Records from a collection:
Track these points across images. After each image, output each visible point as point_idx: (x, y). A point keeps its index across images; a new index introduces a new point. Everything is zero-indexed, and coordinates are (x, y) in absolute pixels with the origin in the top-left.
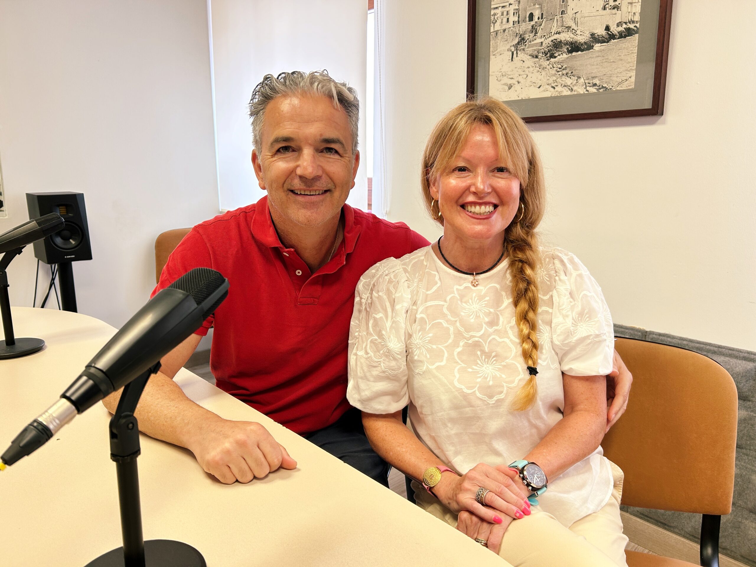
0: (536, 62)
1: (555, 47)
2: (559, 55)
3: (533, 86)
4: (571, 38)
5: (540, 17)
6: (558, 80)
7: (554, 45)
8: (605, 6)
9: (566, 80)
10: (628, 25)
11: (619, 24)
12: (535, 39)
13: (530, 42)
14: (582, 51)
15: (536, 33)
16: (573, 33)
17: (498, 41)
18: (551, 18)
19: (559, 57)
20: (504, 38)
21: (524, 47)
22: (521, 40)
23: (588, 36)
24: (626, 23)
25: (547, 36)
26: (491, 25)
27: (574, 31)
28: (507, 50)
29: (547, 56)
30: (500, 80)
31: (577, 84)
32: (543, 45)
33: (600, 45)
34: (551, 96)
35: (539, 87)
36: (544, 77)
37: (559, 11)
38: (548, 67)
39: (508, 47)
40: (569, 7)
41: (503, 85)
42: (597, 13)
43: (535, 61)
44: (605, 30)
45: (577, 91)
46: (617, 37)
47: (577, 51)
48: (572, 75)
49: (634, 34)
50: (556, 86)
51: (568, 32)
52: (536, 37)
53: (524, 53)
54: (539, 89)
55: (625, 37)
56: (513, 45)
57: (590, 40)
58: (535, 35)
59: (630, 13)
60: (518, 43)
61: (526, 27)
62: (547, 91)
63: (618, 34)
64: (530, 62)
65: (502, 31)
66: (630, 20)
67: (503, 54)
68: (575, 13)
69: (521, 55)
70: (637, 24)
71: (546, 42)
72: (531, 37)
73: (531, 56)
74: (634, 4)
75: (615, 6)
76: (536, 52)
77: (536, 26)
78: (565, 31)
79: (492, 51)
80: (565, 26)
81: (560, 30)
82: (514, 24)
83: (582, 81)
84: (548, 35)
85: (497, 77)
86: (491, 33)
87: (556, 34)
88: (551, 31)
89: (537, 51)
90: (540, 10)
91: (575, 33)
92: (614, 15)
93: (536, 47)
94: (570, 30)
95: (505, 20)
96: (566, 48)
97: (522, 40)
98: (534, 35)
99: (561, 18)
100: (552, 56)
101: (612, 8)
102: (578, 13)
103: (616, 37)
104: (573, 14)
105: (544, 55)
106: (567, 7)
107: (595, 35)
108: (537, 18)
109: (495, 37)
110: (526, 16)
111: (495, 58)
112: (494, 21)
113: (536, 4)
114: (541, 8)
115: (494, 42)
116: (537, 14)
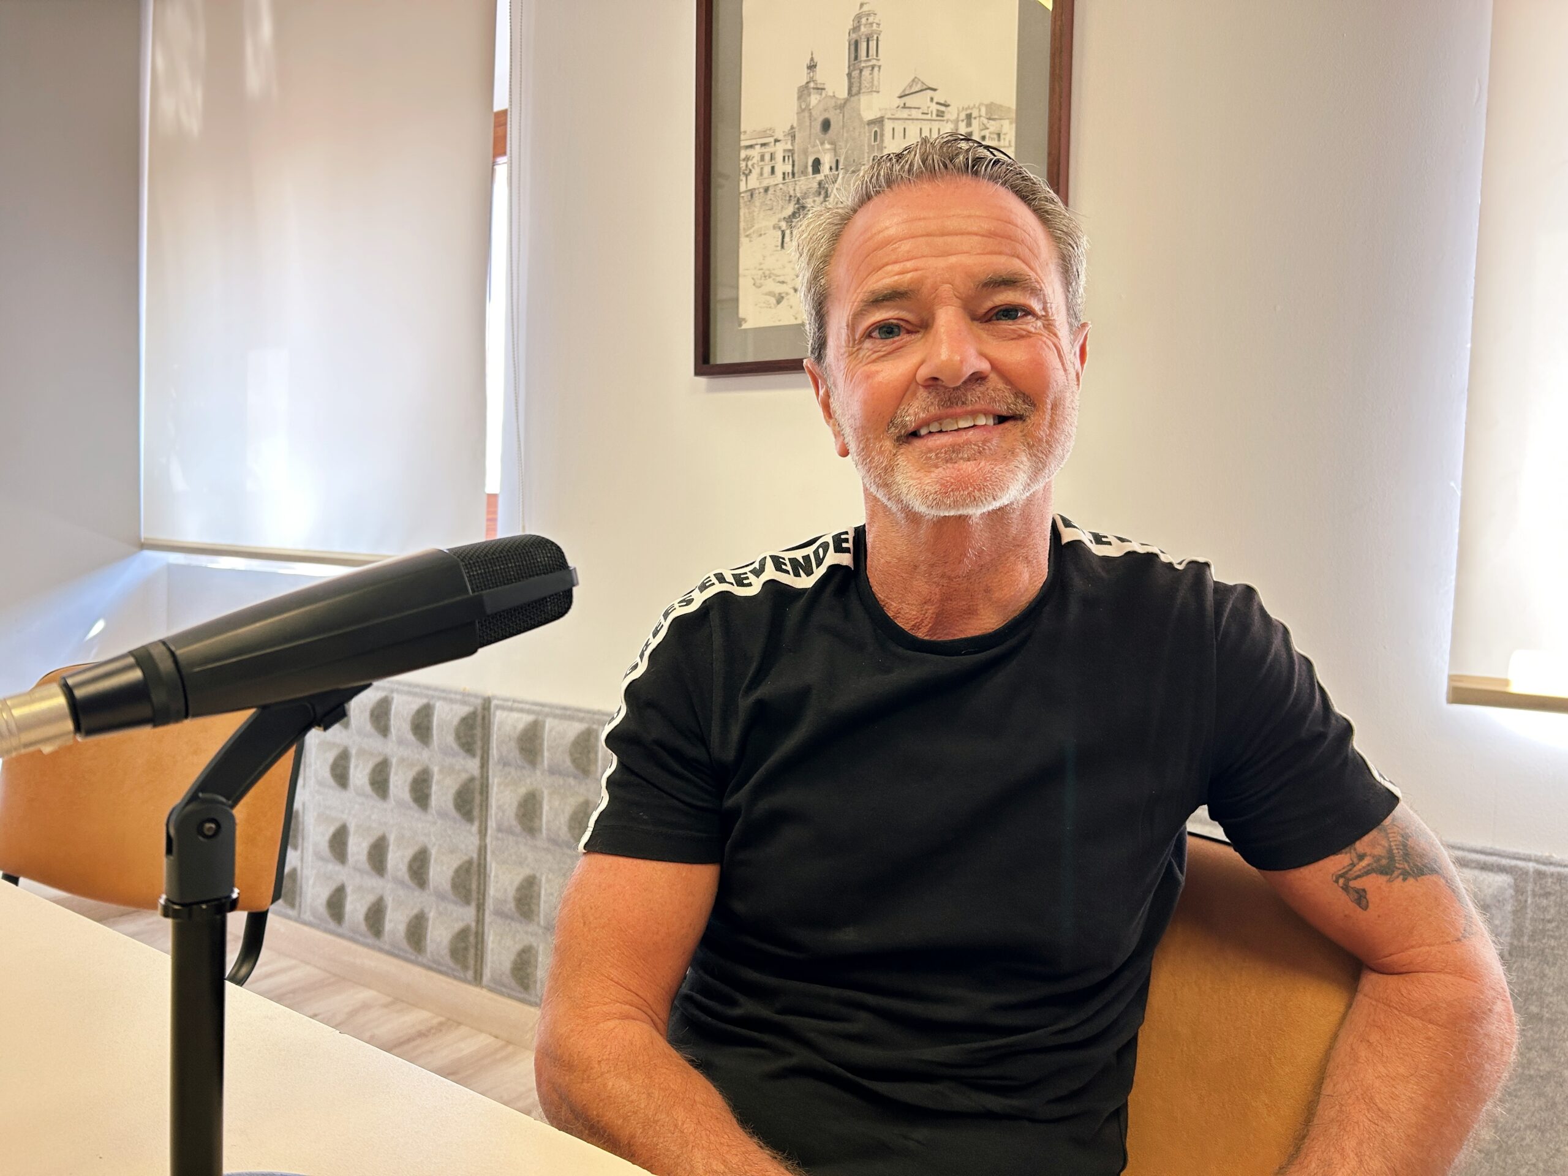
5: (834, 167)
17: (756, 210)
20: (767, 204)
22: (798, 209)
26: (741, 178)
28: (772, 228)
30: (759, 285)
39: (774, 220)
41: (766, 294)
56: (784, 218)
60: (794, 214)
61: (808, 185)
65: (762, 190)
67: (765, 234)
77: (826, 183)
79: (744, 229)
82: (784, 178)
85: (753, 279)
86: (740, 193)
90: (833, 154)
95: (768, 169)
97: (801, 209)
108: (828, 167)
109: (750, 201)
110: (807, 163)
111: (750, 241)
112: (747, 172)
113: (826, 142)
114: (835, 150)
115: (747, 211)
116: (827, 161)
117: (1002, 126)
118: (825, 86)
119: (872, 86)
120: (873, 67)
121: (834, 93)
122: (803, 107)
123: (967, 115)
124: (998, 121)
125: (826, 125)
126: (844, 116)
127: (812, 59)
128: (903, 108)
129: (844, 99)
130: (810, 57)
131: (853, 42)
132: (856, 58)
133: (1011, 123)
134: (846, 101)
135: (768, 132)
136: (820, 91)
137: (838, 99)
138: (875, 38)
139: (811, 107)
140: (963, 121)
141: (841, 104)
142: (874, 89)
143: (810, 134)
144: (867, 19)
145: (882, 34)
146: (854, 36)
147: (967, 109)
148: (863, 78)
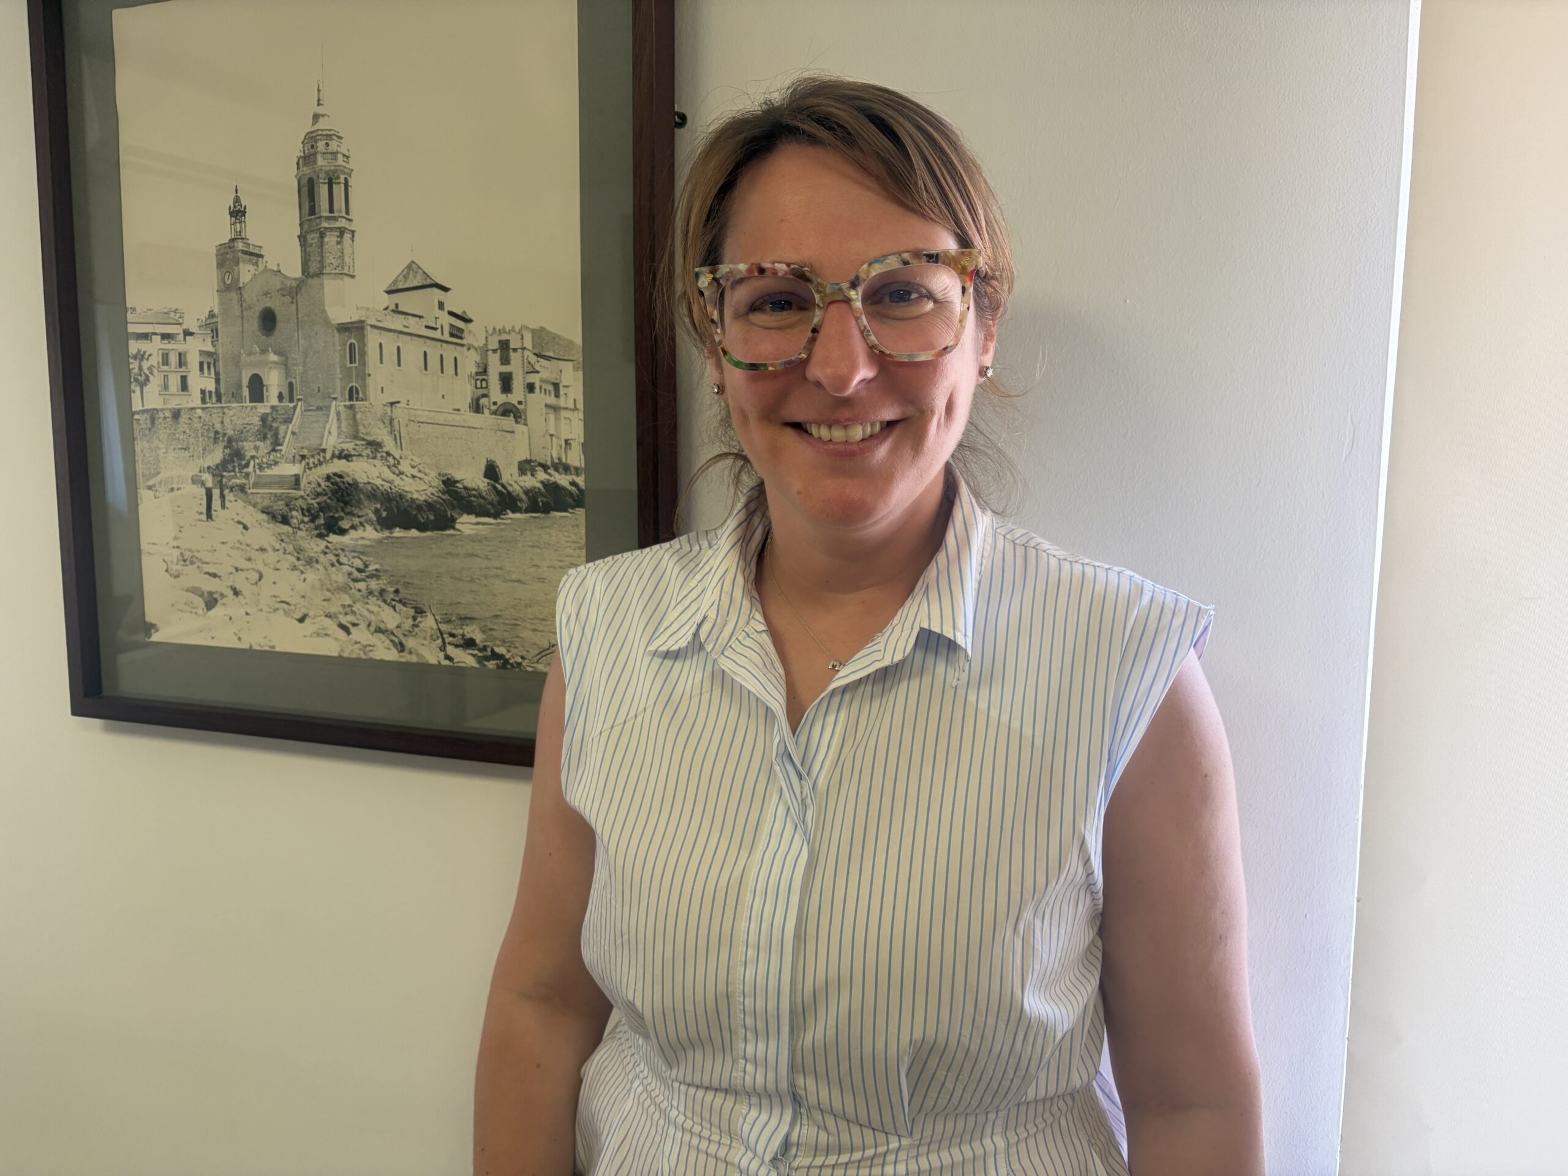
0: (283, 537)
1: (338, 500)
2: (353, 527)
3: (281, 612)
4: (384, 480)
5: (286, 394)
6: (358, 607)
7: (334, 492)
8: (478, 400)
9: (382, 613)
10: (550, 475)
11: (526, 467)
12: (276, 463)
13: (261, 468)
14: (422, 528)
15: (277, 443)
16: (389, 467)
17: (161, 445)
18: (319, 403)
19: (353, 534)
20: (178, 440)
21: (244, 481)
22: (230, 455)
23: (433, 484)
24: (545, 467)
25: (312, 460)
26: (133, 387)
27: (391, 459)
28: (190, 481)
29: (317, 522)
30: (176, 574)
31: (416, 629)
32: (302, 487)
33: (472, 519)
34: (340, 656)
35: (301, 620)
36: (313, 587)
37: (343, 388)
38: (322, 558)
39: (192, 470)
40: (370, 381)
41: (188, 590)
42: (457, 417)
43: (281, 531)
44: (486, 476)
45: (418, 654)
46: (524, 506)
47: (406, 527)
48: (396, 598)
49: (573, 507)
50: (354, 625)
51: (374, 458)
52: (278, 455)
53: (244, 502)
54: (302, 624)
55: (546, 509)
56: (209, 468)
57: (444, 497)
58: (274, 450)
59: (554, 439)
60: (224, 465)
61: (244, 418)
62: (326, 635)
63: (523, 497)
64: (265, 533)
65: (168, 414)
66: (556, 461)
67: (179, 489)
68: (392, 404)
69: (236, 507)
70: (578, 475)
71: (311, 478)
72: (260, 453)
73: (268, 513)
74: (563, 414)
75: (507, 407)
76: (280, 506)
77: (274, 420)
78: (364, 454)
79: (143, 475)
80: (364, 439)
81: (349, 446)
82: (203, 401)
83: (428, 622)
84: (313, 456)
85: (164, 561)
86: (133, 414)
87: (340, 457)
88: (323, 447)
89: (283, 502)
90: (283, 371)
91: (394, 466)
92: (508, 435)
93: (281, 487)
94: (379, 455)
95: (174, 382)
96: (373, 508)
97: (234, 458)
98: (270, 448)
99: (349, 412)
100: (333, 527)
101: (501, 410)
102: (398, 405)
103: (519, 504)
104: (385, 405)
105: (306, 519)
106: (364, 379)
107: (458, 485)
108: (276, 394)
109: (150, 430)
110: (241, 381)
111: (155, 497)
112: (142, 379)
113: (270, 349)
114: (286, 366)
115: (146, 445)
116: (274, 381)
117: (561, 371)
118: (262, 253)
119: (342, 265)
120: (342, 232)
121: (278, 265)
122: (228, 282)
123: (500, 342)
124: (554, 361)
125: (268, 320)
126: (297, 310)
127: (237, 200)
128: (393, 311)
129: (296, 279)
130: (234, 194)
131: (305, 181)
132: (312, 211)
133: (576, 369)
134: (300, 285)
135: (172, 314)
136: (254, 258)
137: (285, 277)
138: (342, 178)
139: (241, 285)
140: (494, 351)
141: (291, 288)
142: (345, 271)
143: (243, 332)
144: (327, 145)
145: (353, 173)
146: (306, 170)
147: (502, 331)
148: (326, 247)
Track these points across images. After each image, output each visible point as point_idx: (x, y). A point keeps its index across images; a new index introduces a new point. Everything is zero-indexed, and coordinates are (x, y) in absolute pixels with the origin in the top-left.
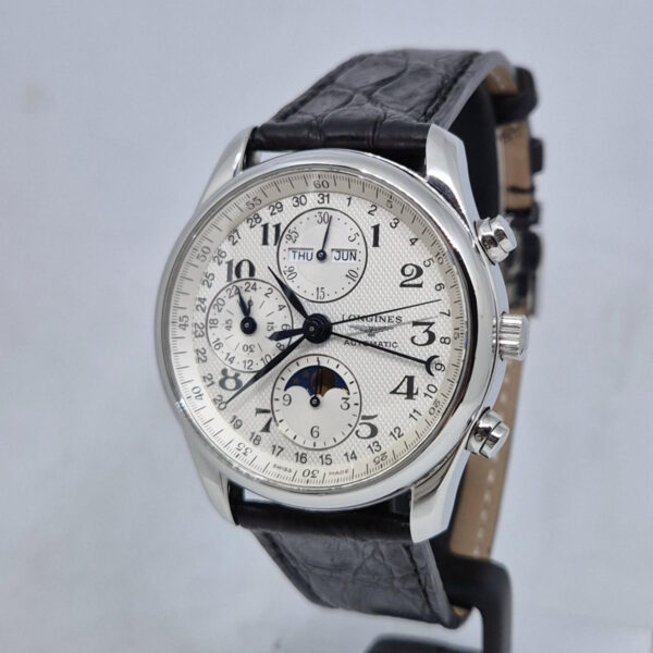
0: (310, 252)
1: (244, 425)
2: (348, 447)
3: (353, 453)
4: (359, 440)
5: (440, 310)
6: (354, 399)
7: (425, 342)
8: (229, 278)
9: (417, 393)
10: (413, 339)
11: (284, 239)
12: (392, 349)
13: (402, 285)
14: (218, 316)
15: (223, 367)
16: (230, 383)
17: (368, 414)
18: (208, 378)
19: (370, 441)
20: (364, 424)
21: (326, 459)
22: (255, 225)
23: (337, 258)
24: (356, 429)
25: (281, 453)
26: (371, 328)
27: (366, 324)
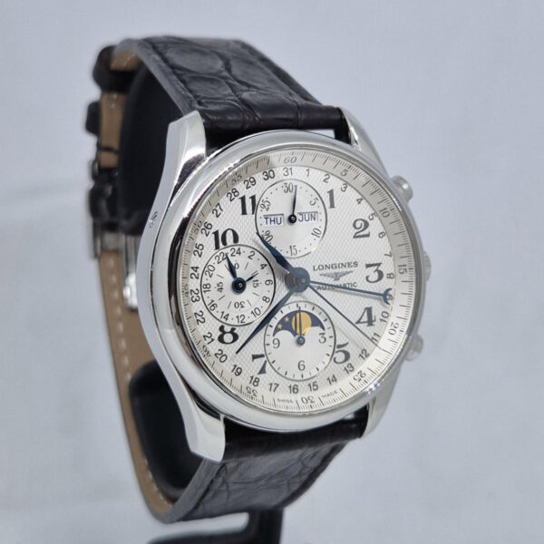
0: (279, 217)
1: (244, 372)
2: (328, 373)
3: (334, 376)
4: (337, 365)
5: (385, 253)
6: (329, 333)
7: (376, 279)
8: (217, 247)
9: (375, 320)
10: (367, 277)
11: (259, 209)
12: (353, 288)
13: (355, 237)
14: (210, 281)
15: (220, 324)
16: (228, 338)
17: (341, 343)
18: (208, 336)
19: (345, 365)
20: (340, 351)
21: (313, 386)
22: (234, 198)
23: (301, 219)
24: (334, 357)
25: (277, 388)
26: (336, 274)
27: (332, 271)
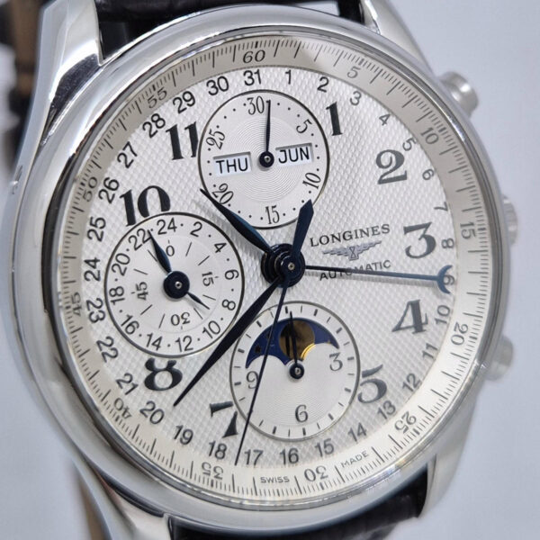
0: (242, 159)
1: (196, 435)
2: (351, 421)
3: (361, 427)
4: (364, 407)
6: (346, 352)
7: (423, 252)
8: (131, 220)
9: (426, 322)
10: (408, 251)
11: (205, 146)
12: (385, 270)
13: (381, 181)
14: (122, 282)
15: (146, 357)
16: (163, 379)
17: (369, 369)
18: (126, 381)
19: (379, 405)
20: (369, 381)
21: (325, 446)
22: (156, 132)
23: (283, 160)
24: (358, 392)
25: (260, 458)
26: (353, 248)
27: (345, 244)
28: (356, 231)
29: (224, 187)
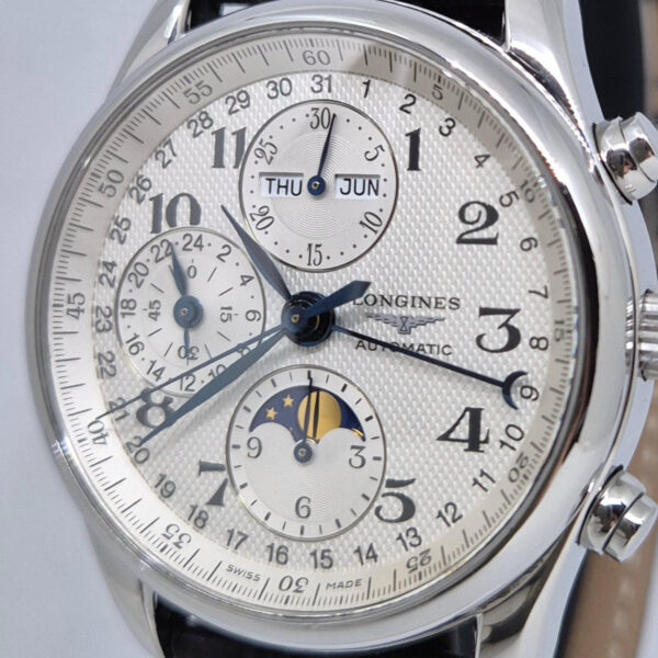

:: What you are asked to do ::
Print again the lines of the entries above that fall between the line holding "137: (838, 99)" and the line holding "147: (967, 109)", inclusive, exactly as they stand.

:: Answer ::
137: (838, 99)
138: (875, 38)
139: (811, 107)
140: (963, 121)
141: (841, 104)
142: (874, 89)
143: (810, 134)
144: (867, 19)
145: (882, 34)
146: (854, 36)
147: (967, 109)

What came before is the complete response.